Les décors sont des couloirs et bureaux solennels et froids que le réalisateur explique : "Le palais est un lieu de solitude. Elizabeth n'a pas de conjoint. C'est aussi un château hanté et il y a sans doute quelque chose de cet ordre-là dans le vrai palais de l'Elysée... La Belle et la Bête est cité dans le film, j'avais en tête des images de Cocteau ou Man Ray. Le palais est un théâtre. Un décor qui écrase les personnages, un lieu d'où toute spontanéité est bannie, où les regards sont partout, où l'Histoire vous en impose." Sur ces points Diastème a fait des choix plutôt judicieux, exposant là la théâtralité des lieux, comme on peut le dire d'une salle de tribunal. Si on reste sur l'intrigue et la ligne directrice principale, le film est solide, dense et fascinant où les rapports humains sont aussi venimeux qu'émouvants. Trahison, confiance, secret, promesse, il en est question à chaque rencontre mais c'est toujours sous le sceau du doute ou de la suspision que ce soit pour les protagonistes ou pour nous. Malheureusement, Diastème ajoute des passages qui nous sortent du récit, des scènes inutiles ou superflues mais qui sont aussi souvent très maladroites comme, pour les pires, la scène du PC Jupiter avec de surcroît le "coup" pour bien insister sur la pseudo-humiliation ou la Présidente qui affirme sans sourciller que la fiche S est défini par le Code Civil (?!).

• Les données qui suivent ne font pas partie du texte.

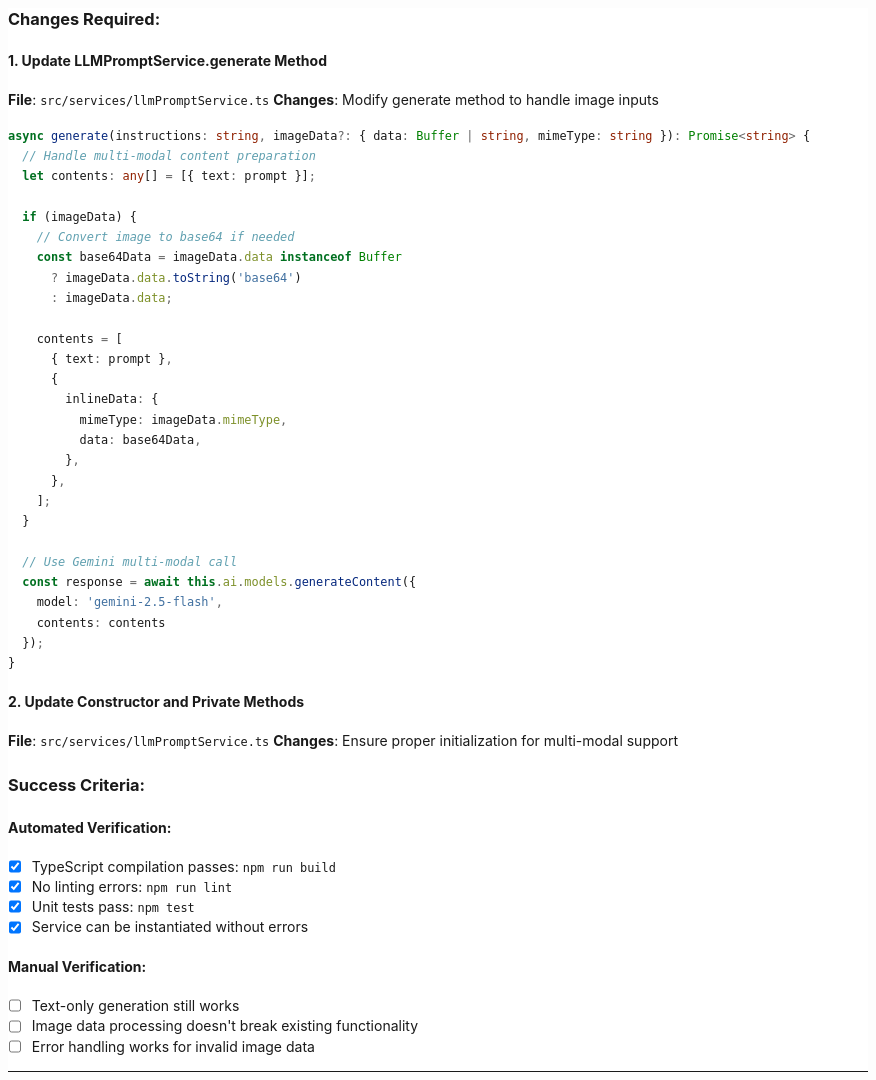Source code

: ### Changes Required:

#### 1. Update LLMPromptService.generate Method
**File**: `src/services/llmPromptService.ts`
**Changes**: Modify generate method to handle image inputs

```typescript
async generate(instructions: string, imageData?: { data: Buffer | string, mimeType: string }): Promise<string> {
  // Handle multi-modal content preparation
  let contents: any[] = [{ text: prompt }];

  if (imageData) {
    // Convert image to base64 if needed
    const base64Data = imageData.data instanceof Buffer
      ? imageData.data.toString('base64')
      : imageData.data;

    contents = [
      { text: prompt },
      {
        inlineData: {
          mimeType: imageData.mimeType,
          data: base64Data,
        },
      },
    ];
  }

  // Use Gemini multi-modal call
  const response = await this.ai.models.generateContent({
    model: 'gemini-2.5-flash',
    contents: contents
  });
}
```

#### 2. Update Constructor and Private Methods
**File**: `src/services/llmPromptService.ts`
**Changes**: Ensure proper initialization for multi-modal support

### Success Criteria:

#### Automated Verification:
- [x] TypeScript compilation passes: `npm run build`
- [x] No linting errors: `npm run lint`
- [x] Unit tests pass: `npm test`
- [x] Service can be instantiated without errors

#### Manual Verification:
- [ ] Text-only generation still works
- [ ] Image data processing doesn't break existing functionality
- [ ] Error handling works for invalid image data

---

Niveau acting, Léa Drucker est parfaite et bien entourée à l'exception d'un Benjamin Biolay toujours aussi inerte et je-m'en-foutiste. Sur la forme on peut rester hermétique à une mise en scène aussi froide et clinique, mais qui démontre aussi un choix qui mêle théâtre des lieux et poids des enjeux. Sur le fond et pour en revenir à la dénonciation de l'extrême droite, on peut rester très perplexe sur la morale et/ou le propos tenu par Diastème, à savoir qu'il va vers un objectif aussi réactionnaire et fou que ce qu'il veut dénoncer. Diastème se tire presque une balle dans le pied. En conclusion, Diastème signe un thriller psycho-politique audacieux, qui pêche par un côté réac du cinéaste symptomatique des maladresses qui parsèment le film, mais qui reste assez fascinant dans le style et les partis pris. A voir.